Result   There were 17 residents who consented to participate and 80 patients randomized to the two groups. No significant differences in demographics were reported. No significant differences were found in the median number of attempts in the ultrasound vs. control groups (3 vs. 3). No significant difference was reported in placement duration (92 sec. vs. 75 sec.). Eight percent (8%) of patients experienced a paresthesia in the ultrasound group compared to 3% in the control group (P = NS). No differences in procedure completion by the staff were reported (15% vs. 10%, P = NS). Ease of spinal anesthesia placement was similar in the two groups.

 

Conclusion   In this study, preprocedural ultrasonography performed by an attending anesthesiologist to provide residents with additional information in women undergoing cesarean delivery did not decrease the number of attempts or the time needed to place a spinal anesthetic.

 

Comment

 

A number of years ago I conducted a similar study in obese parturients undergoing epidural anesthesia and found the same thing these investigators did - that preprocedural ultrasonography did not aid junior anesthesia trainees in the placement of a neuraxial anesthetic.
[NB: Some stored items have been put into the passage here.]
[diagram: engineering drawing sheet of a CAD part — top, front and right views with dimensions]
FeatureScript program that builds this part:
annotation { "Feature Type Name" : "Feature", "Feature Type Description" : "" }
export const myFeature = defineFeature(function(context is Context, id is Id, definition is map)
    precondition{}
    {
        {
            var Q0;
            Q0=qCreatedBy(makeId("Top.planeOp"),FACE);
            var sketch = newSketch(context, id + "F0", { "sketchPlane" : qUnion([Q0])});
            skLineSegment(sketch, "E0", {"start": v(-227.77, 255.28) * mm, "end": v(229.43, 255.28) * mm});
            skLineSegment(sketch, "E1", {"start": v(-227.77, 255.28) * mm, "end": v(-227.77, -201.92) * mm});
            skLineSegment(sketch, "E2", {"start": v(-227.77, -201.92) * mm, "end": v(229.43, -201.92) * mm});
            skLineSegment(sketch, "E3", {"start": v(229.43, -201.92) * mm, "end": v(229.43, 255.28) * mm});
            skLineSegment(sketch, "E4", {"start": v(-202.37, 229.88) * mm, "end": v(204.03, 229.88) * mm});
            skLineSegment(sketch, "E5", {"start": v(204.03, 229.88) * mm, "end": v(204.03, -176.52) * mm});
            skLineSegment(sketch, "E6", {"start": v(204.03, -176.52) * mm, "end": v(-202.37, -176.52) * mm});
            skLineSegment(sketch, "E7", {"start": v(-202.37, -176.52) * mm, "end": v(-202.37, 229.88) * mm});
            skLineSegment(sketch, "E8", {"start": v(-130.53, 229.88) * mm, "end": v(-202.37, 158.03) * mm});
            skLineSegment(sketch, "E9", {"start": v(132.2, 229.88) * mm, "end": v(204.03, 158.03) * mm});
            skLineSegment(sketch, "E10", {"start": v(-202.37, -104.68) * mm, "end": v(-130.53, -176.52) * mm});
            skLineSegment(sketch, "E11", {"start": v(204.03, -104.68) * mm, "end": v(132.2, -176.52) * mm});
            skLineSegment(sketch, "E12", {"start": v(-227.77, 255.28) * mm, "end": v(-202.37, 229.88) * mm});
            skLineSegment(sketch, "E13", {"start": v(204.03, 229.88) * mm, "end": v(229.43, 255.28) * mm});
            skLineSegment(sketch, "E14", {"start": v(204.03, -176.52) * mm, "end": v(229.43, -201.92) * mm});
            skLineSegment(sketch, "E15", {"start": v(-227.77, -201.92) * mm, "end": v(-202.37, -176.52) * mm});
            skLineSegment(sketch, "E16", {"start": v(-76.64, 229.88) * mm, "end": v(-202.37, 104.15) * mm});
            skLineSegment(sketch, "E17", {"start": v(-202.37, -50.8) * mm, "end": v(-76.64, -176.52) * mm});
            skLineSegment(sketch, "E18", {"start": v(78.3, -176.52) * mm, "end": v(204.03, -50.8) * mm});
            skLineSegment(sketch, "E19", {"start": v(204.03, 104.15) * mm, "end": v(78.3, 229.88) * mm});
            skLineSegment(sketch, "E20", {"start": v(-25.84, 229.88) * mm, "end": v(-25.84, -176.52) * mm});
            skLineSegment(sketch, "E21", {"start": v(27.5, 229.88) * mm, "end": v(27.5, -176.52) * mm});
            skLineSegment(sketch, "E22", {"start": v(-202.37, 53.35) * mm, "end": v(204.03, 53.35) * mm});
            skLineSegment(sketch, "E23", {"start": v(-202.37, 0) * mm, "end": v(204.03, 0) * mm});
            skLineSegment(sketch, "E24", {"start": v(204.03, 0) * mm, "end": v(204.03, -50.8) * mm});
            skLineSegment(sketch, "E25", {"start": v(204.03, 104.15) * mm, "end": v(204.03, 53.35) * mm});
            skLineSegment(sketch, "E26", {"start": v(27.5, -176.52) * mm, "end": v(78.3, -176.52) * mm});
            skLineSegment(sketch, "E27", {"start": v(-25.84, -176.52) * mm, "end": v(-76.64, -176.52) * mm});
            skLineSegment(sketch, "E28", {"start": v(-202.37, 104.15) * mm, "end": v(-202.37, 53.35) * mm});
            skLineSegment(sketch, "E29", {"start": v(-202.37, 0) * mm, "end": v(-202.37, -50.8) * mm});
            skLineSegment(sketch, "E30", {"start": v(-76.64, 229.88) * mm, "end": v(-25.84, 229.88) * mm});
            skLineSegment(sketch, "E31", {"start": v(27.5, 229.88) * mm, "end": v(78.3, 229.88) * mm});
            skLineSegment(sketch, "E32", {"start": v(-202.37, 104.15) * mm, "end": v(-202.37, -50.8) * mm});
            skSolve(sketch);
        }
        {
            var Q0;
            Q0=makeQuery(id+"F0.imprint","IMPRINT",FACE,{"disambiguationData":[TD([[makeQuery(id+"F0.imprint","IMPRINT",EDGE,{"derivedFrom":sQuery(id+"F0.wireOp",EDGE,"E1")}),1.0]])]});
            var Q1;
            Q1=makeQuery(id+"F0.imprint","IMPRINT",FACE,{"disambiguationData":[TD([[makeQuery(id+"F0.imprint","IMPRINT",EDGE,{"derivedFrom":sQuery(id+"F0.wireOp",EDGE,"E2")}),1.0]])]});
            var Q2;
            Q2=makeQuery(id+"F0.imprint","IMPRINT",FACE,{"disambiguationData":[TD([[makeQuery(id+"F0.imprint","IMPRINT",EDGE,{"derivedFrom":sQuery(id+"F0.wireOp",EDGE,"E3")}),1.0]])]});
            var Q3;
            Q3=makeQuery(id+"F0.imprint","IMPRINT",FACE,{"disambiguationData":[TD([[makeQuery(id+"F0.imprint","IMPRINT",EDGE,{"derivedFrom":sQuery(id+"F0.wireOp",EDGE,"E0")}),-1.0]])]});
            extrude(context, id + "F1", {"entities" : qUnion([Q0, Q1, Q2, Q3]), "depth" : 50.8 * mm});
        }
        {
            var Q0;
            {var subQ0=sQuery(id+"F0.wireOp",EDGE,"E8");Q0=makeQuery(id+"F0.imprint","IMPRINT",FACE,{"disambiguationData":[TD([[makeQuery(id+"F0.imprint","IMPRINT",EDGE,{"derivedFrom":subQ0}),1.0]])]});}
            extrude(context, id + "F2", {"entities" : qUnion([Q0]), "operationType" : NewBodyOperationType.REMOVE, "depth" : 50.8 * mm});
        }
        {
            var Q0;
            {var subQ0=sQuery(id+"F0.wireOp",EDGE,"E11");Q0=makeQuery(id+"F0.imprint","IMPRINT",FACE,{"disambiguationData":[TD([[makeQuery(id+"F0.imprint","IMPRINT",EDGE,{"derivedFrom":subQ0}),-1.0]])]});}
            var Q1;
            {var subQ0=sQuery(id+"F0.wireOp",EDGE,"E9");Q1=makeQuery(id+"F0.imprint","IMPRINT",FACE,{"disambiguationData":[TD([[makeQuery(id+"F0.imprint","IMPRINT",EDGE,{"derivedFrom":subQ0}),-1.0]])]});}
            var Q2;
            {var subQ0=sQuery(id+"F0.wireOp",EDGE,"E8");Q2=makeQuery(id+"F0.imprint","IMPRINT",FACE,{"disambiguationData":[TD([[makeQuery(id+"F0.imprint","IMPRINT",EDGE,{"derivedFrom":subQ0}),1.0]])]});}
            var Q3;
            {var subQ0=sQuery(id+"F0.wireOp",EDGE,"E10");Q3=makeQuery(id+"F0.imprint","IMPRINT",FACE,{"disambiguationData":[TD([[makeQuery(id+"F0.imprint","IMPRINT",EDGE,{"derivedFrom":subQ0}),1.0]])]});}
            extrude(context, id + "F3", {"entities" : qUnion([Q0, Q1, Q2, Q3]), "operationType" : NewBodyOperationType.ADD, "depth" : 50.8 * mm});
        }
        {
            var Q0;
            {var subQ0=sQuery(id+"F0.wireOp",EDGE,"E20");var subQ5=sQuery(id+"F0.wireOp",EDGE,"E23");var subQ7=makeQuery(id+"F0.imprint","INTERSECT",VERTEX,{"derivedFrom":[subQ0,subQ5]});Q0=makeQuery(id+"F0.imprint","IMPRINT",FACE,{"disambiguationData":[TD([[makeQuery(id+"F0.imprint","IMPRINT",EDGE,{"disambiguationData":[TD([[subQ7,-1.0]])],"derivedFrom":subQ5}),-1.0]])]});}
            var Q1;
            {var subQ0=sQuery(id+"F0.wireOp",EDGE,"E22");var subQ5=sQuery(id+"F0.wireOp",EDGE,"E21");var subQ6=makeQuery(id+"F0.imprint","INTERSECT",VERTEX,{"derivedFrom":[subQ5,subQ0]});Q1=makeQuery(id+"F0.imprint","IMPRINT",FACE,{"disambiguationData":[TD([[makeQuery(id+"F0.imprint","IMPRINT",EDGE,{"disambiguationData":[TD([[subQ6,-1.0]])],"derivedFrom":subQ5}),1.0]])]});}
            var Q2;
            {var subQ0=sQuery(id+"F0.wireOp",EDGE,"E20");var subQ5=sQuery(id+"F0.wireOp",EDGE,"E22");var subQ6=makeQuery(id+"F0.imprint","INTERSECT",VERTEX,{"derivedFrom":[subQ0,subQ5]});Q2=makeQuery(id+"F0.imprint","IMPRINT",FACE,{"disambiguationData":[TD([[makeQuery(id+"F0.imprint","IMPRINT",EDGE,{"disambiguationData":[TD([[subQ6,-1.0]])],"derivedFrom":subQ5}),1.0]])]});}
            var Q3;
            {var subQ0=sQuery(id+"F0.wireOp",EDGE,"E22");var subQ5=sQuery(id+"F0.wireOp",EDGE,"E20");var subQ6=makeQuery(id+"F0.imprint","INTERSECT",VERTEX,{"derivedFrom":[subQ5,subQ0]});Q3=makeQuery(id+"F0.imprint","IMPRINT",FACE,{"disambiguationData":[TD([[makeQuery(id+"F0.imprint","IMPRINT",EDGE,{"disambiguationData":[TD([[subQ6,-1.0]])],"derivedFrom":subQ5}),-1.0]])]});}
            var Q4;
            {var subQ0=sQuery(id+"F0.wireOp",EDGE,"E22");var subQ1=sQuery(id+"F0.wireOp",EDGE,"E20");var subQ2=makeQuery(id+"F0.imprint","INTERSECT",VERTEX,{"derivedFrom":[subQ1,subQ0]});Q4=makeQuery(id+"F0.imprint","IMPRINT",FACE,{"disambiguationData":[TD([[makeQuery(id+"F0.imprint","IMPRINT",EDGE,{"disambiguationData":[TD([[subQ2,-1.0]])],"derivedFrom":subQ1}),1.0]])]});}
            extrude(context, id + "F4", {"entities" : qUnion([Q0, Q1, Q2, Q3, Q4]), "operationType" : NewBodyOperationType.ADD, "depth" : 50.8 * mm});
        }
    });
A possible reason for this is that the ultrasound information may cause excessive cognitive load for the novice anesthesia trainee and may impact performance. If the patients had “difficult backs,” it is possible different outcomes may have been found.

 

There are a few limitations in this study. First, the investigators should have attempted to stratify placement by anesthesia trainee and/or they should have controlled for anesthesia trainee experience in their analysis. The study may have been underpowered, and the investigators suggest a “Hawthorne Effect” because the residents were aware the primary outcome was number of attempts so they may have been more deliberate and potentially slower when performing the spinals.

 

I do believe preprocedural ultrasonography can aid in the placement of neuraxial anesthetics in patients with known or suspected “difficult backs” or can be used after multiple unsuccessful attempts. However, there is a learning curve, so I encourage readers to practice scanning on volunteers and bring the ultrasound in for “easy backs” to gain experience before progressing to more “difficult” backs.1

 

Dennis Spence, PhD, CRNA


1. Spence D, Nations R, Rivera O, Bowdoin S, Hazen B, Orgill R, Maye J. Evidence based anesthesia: the use of pre-procedural ultrasonography to facilitate labor epidural placement. AANA J 2012;80:1-8.


The views expressed in this article are those of the author and do not reflect official policy or position of the Department of the Navy, the Department of Defense, the Uniformed Services University of the Health Sciences, or the United States Government.